DOCUMENT TEXT —

A team of U.S. researchers has developed nano-sized 'cargo ships' to target and destroy tumors. They say that these 'ships can sail throughout the body via the bloodstream without immediate detection from the body's immune radar system and ferry their cargo of anti-cancer drugs and markers into tumors that might otherwise go untreated or undetected.' So far, these nano-cargo-ships have only been tested on mice. But it is possible that they could be used one day to more effectively deliver toxic anti-cancer drugs to tumors. But read more...
You can see above that "the nanometer-sized cargo ships look individually like a chocolate-covered nut cluster, in which a biocompatible lipid forms the chocolate shell and magnetic nanoparticles, quantum dots and the drug doxorubicin are the nuts." (Credit for picture: Ji-Ho Park, UCSD) Here is a link to the original version of this illustration.
The team, which was composed of scientists at UC San Diego (UCSD), UC Santa Barbara and MIT, "report that their nano-cargo-ship system integrates therapeutic and diagnostic functions into a single device that avoids rapid removal by the body's natural immune system."
One of these researchers is Michael Sailor, a professor of chemistry and biochemistry at UCSD who headed the team of chemists, biologists and engineers who developed these devices. He worked with other members of his research group. Here is how he describes the concept. "The idea involves encapsulating imaging agents and drugs into a protective 'mother ship' that evades the natural processes that normally would remove these payloads if they were unprotected. These mother ships are only 50 nanometers in diameter, or 1,000 times smaller than the diameter of a human hair, and are equipped with an array of molecules on their surfaces that enable them to find and penetrate tumor cells in the body."
Another researcher involved in this project is Sangeeta Bhatia, , a physician, bioengineer and professor of Health Sciences and Technology at MIT who also is the director of the MIT's Laboratory for Multiscale Regenerative Technologies. Here are some of her own explanations. "Many drugs look promising in the laboratory, but fail in humans because they do not reach the diseased tissue in time or at concentrations high enough to be effective. These drugs don't have the capability to avoid the body's natural defenses or to discriminate their intended targets from healthy tissues. In addition, we lack the tools to detect diseases such as cancer at the earliest stages of development, when therapies can be most effective."

SUPPLIED RECORDS —
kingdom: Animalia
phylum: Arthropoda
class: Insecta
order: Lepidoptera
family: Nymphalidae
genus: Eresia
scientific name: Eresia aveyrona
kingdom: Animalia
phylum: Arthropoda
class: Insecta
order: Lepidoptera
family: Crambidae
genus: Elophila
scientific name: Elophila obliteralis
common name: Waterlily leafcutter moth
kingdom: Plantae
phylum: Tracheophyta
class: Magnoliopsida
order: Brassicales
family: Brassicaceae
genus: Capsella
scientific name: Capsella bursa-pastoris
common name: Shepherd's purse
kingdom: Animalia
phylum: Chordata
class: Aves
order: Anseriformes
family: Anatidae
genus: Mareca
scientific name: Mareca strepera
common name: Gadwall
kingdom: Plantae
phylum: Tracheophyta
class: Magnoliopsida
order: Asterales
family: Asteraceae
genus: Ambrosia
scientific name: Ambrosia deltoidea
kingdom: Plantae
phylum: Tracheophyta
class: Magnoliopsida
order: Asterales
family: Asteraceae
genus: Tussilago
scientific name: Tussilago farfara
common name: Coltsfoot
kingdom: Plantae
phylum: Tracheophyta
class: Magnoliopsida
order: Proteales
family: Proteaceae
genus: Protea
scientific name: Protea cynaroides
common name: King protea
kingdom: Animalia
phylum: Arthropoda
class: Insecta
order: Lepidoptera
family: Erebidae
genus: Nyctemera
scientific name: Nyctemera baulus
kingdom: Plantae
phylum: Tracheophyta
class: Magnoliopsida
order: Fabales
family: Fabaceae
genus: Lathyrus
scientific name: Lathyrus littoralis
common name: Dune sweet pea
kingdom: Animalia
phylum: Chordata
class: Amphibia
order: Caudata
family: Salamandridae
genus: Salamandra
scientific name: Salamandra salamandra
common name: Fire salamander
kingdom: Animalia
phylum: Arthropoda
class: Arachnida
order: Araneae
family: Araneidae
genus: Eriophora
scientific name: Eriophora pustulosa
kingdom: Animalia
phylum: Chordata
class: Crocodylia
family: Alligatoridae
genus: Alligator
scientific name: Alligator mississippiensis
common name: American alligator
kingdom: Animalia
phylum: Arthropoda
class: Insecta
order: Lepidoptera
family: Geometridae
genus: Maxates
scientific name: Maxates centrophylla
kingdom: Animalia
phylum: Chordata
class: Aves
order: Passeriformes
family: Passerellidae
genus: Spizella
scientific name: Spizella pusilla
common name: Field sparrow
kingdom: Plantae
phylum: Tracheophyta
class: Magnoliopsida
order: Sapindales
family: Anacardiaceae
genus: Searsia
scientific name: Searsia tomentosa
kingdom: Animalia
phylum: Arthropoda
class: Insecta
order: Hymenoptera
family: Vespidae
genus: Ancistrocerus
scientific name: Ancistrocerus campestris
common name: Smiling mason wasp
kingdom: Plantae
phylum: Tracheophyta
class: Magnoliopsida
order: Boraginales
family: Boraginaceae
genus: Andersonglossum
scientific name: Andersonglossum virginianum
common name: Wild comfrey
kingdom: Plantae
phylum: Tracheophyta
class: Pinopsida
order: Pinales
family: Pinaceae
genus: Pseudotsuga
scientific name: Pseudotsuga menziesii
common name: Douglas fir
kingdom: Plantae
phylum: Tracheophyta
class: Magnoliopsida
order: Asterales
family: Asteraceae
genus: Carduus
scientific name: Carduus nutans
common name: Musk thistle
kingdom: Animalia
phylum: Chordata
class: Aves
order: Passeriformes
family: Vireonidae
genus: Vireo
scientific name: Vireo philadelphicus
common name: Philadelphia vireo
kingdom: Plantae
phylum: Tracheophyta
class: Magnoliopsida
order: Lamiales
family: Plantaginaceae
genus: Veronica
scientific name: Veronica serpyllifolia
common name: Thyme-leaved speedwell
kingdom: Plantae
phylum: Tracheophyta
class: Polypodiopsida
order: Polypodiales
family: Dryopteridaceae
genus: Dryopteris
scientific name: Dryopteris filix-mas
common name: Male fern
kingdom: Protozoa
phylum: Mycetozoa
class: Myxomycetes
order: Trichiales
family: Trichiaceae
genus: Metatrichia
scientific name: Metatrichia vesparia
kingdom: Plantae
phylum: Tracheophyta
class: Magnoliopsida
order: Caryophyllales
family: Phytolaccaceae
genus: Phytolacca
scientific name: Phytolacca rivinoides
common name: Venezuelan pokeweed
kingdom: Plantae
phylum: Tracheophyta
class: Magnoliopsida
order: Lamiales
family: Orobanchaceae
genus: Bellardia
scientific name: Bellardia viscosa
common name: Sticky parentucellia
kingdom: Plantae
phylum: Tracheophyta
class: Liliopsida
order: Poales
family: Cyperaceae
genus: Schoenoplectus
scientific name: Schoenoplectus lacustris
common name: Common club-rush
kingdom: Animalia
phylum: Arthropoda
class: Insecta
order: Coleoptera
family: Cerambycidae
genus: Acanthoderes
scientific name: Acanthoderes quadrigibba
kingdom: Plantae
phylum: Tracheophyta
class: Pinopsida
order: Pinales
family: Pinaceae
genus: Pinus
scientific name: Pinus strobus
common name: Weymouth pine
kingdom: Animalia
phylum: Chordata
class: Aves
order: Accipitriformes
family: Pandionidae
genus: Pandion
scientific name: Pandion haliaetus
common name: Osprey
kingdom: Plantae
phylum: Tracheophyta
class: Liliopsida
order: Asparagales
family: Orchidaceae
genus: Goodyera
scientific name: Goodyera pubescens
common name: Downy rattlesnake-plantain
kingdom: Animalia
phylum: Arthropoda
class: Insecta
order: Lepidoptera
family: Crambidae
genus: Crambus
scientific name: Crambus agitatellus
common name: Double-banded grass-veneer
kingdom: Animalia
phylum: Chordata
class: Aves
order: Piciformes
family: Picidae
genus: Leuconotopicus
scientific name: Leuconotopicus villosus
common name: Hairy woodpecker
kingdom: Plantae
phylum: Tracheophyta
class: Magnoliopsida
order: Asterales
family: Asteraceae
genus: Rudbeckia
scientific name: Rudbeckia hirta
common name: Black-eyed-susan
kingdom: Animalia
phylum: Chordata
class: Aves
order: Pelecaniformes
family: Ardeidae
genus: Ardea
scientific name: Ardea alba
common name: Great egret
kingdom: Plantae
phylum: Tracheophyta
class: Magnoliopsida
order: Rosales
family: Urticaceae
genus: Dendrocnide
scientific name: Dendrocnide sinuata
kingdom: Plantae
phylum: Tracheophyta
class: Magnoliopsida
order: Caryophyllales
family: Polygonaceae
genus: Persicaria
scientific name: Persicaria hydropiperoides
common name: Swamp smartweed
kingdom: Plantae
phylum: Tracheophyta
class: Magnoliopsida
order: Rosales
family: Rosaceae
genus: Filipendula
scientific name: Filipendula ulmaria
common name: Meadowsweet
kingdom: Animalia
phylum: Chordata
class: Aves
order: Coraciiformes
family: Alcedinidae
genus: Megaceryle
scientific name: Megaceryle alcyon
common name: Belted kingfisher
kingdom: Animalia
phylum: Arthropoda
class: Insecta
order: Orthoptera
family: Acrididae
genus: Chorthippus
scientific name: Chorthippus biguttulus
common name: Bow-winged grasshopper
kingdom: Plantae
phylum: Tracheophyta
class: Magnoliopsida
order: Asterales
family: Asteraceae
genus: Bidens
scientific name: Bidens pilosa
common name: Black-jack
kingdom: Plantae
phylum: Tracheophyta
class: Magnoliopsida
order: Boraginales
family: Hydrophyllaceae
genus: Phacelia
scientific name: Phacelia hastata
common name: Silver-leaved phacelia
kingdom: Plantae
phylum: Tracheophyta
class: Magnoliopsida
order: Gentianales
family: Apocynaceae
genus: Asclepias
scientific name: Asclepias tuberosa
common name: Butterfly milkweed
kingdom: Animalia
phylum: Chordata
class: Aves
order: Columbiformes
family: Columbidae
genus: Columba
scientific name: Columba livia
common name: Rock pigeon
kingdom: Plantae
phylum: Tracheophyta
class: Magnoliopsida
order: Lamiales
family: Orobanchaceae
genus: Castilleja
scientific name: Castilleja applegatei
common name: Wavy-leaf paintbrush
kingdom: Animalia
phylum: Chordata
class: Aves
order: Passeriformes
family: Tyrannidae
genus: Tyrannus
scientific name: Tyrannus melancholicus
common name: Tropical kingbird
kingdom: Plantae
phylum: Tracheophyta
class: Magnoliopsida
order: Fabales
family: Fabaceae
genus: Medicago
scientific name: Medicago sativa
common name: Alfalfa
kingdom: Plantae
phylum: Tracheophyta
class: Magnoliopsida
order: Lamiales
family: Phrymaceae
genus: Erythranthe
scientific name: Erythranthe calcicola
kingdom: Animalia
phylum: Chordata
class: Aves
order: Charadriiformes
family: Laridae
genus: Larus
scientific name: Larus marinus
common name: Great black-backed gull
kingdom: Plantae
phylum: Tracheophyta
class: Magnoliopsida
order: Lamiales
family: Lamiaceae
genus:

CHECK YOUR UNDERSTANDING —
#1 According to the nano-cargo-ship text, which institutions did the scientists on the research team come from? List every one.
#2 Carry on the nano-cargo-ship text, starting after its final sentence.

RESULTS BY TASK —
#1 UC San Diego (UCSD), UC Santa Barbara, MIT

#2
So how were these ships designed? "The researchers designed the hull of the ships to evade detection by constructing them of specially modified lipids--a primary component of the surface of natural cells. The lipids were modified in such a way as to enable them to circulate in the bloodstream for many hours before being eliminated. This was demonstrated by the researchers in a series of experiments with mice. The researchers also designed the material of the hull to be strong enough to prevent accidental release of its cargo while circulating through the bloodstream. Tethered to the surface of the hull is a protein called F3, a molecule that sticks to cancer cells. Prepared in the laboratory of Erkki Ruoslahti, a cell biologist and professor at the Burnham Institute for Medical Research at UC Santa Barbara, F3 was engineered to specifically home in on tumor cell surfaces and then transport itself into their nuclei.
And how were tested these devices? "The researchers loaded their ships with three payloads before injecting them in the mice. Two types of nanoparticles, superparamagnetic iron oxide and fluorescent quantum dots, were placed in the ship's cargo hold, along with the anti-cancer drug doxorubicin. The iron oxide nanoparticles allow the ships to show up in a Magnetic Resonance Imaging, or MRI, scan, while the quantum dots can be seen with another type of imaging tool, a fluorescence scanner. 'The fluorescence image provides higher resolution than MRI,' said Sailor. 'One can imagine a surgeon identifying the specific location of a tumor in the body before surgery with an MRI scan, then using fluorescence imaging to find and remove all parts of the tumor during the operation.'"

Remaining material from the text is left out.